» **PROBLEM STATEMENT**: Print all the records below exactly as they stand, but leave out the pictures.
BEGIN
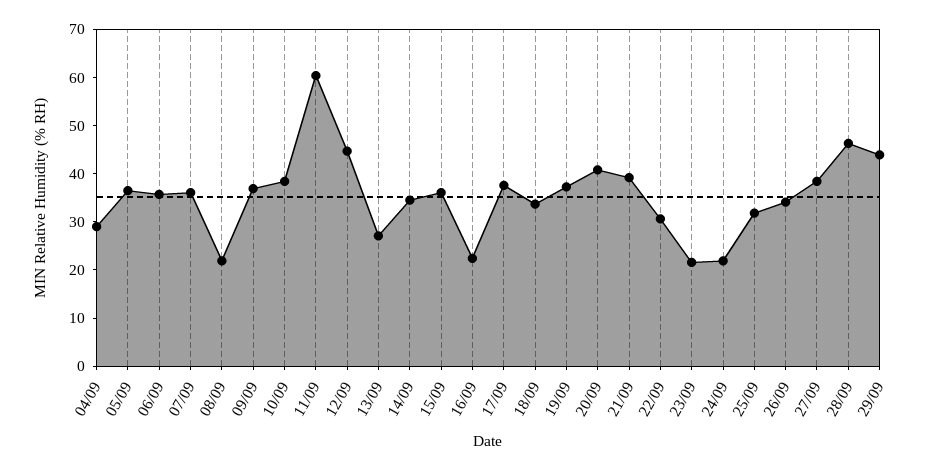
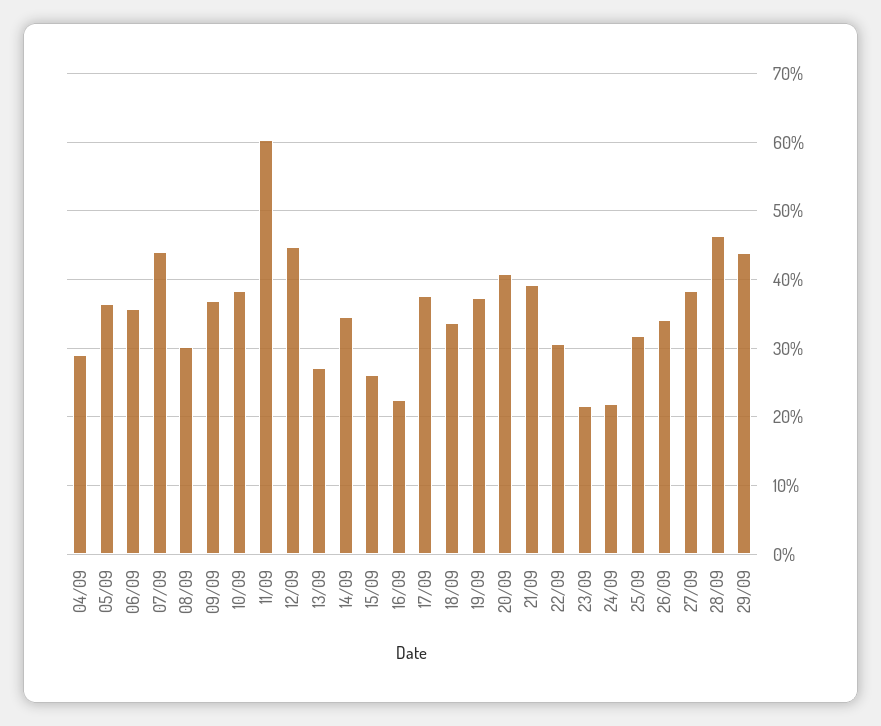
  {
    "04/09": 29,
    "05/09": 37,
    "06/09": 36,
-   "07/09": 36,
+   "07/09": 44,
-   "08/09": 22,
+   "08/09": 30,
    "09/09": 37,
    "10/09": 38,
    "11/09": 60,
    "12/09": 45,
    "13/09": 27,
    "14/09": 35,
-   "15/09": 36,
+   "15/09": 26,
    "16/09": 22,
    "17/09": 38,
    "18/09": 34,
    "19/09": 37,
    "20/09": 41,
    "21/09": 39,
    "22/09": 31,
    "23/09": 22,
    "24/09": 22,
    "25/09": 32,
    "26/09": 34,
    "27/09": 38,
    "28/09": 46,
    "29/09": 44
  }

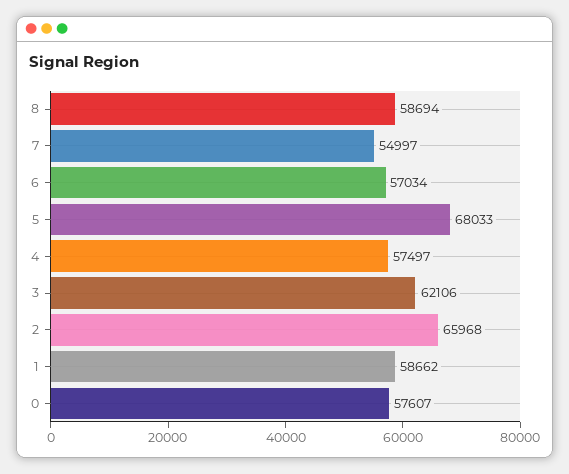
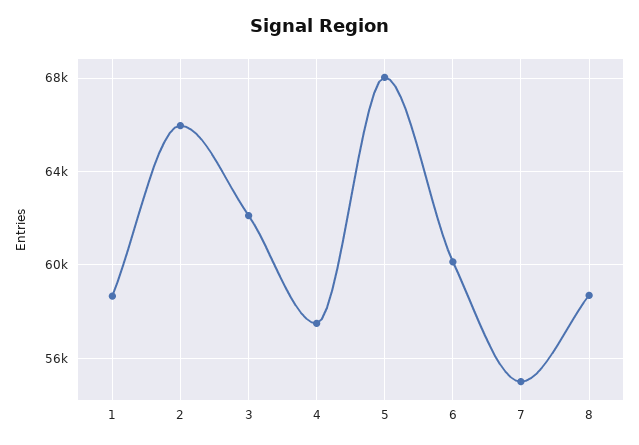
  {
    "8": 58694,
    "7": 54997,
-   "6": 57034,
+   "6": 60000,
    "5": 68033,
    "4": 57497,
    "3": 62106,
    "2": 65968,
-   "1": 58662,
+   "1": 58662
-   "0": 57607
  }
END
» **SOLUTION TO THE EXERCISE**:
  {
    "04/09": 29,
    "05/09": 37,
    "06/09": 36,
-   "07/09": 36,
+   "07/09": 44,
-   "08/09": 22,
+   "08/09": 30,
    "09/09": 37,
    "10/09": 38,
    "11/09": 60,
    "12/09": 45,
    "13/09": 27,
    "14/09": 35,
-   "15/09": 36,
+   "15/09": 26,
    "16/09": 22,
    "17/09": 38,
    "18/09": 34,
    "19/09": 37,
    "20/09": 41,
    "21/09": 39,
    "22/09": 31,
    "23/09": 22,
    "24/09": 22,
    "25/09": 32,
    "26/09": 34,
    "27/09": 38,
    "28/09": 46,
    "29/09": 44
  }

  {
    "8": 58694,
    "7": 54997,
-   "6": 57034,
+   "6": 60000,
    "5": 68033,
    "4": 57497,
    "3": 62106,
    "2": 65968,
-   "1": 58662,
+   "1": 58662
-   "0": 57607
  }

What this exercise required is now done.